The following blog about "types" of nonprofit boards gave me great pause. The author attempts to provide an explanation for why nonprofit boards may struggle with their Executives and of course produce no or bad outcomes.
Yes, boards on occasion struggle with achieving a balance of power with their executives. While we like to describe the ideal relationship between the nonprofit board and the executive as a partnership, most know that that isn't always how it plays out. Boards/board members put in an average of 30-40 hours of work a year while executives put-in a minimum of 40 hours a year. Board members have one job, executives have a different job. Both are a nonprofit's leader: the executive paid and the board volunteer. The board of course is the nonprofit's "owner" albeit surrogate on behalf of the taxpayer. So it stands to reason that this group of volunteers may not always see eye-to-eye and maybe that's OK - a healthy tension created by the construct. But the power is clear - it is legally in the hands of the board and it's on the board to "work-out" how to balance powers.
But this blog author takes the discussion of power dynamics to another place. The author offers that there are differing types of boards and that the differences, not communicated, are what results in a tension and sometimes, disruption between the board and executive. I would agree that poor communications always produces bad results. But I have to object to the author's classifications of boards. I pose that there is only one "authentic" board and that board has that fiduciary duty of care to minimize risk and ensure success. That a board may choose to exercise its duty using different approaches does not make it a different type of board. Yes, some boards may choose to play a more advisory role to their exec but this does not diminish their fiduciary duty. And some boards may be more active as fundraisers. And other boards may exercise their responsibility by developing, overseeing and evaluating policy to inform an exec of how all should go in the pursuit of mission. This approach is most often referred to as a corporate governance model.
In my experience, all nonprofit boards use all of these approaches, to a lesser and greater extent to fulfill their fiduciary duty. All achieve varying results. And, all have varying degrees of positive and negative relationships with their execs. They are all nonprofit boards - not different types of boards. I believe this an important distinction from the author most importantly because I don't want to say it's OK not to do the one thing boards are obligated to do: fulfill their fiduciary duty. Again, there are not a wide variety of boards: just boards that go through stages executing their job in varying ways.
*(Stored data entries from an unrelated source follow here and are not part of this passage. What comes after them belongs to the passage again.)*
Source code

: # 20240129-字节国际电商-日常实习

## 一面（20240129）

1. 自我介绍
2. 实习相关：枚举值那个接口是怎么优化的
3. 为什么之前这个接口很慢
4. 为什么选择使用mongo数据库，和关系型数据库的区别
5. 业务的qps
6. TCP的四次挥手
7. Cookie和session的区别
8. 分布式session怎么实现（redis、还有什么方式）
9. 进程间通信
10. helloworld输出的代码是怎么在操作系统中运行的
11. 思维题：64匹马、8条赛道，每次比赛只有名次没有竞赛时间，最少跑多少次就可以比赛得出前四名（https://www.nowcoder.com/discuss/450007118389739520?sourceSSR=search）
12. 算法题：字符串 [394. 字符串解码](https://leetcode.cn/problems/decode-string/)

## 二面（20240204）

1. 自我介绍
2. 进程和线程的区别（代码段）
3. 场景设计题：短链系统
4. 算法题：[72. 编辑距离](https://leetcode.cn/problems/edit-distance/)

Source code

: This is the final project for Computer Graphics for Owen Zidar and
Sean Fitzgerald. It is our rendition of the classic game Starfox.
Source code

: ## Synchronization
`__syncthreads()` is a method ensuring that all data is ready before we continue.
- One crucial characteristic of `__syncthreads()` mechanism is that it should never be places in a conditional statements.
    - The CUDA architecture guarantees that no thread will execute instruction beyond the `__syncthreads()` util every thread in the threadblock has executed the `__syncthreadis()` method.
by: Lauren DeIorio, Nonprofit Business Council Chair and Fund Development Director, Public Education Foundation of Marion County
Why do organizations need boards of directors? A board takes on many roles for the organization, but the main reason to have a board is that it strengthens and helps to define the organization. Whether they are taking on some of the duties of the organization, such as overseeing finances, or just influencing potential donors to join your mission, without a board much of what is accomplished by the organization would never become a reality.
For a nonprofit organization, a board of directors can play a huge role in that organization’s success. However, there are many types of boards that have very different ways to oversee an organization. For the vast majority of nonprofit boards, they fall most commonly into two types of boards: a traditional board or an advisory board. A traditional board will oversee an organization’s operations by establishing committees such as a finance or programs committees. The traditional board delegates the responsibility of management and operations to the Executive Director or CEO. The Executive Director or CEO will report back to the board on a regular basis so that the board can monitor the progress of the strategic plan. With an advisory board, the organization’s Executive Director or CEO calls all the shots. The board, which is usually selected because of their standing in the community, has no authority within the organization. Their only job is to “rubber-stamp” what is brought to them from the Executive Director or CEO.
Still there is a few times where different types of boards are organized based on the needs of the organization. For example, there are some nonprofits whose main focus is on fundraising for their cause, so they will form a board that utilizes its members’ connections or community influences to help solicit funding. These boards are called Fundraising Boards. While the board of directors may determine that the fundraising aspects are actually handled by a committee out of their board, they may actually appoint a fundraising board a part from their own. Some of the other types of boards and/or committees are: policy boards, collective boards, working boards, as well as executive boards. Some nonprofits create a mix of the various types of boards and/or committees in order to function.
Which one works best depends on how well the nonprofit organization’s Executive Director or CEO can work with the board. This is why with whatever type of board that is created, it is important to clearly communicate the roles and responsibilities of both parties. Otherwise you are guaranteed to have a power struggle play out between your board and the Executive Director, which in the long run could cripple the nonprofit organization’s mission.